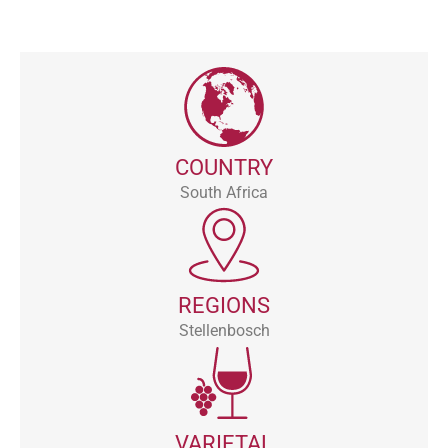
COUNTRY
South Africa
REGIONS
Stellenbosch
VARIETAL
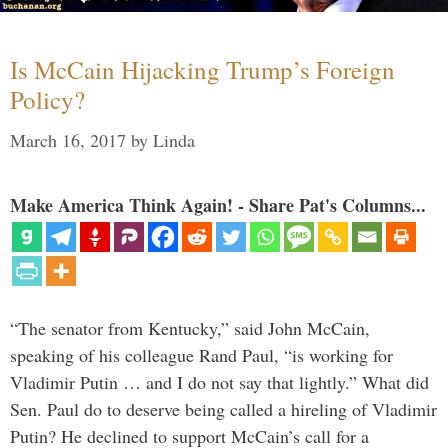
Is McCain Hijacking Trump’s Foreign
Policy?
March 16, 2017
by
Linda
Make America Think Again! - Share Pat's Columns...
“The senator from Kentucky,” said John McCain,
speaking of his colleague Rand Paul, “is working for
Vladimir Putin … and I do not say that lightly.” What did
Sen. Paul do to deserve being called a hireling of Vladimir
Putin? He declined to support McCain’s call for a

..............................

■ **WORK REQUEST**
Output every line of text in the data as a JSON list of strings, one string per line, with blank lines omitted. Do not include the pictures.

■ **WRITTEN ANSWER**
[
  "COUNTRY",
  "South Africa",
  "REGIONS",
  "Stellenbosch",
  "VARIETAL",
  "Is McCain Hijacking Trump’s Foreign",
  "Policy?",
  "March 16, 2017",
  "by",
  "Linda",
  "Make America Think Again! - Share Pat's Columns...",
  "“The senator from Kentucky,” said John McCain,",
  "speaking of his colleague Rand Paul, “is working for",
  "Vladimir Putin … and I do not say that lightly.” What did",
  "Sen. Paul do to deserve being called a hireling of Vladimir",
  "Putin? He declined to support McCain’s call for a"
]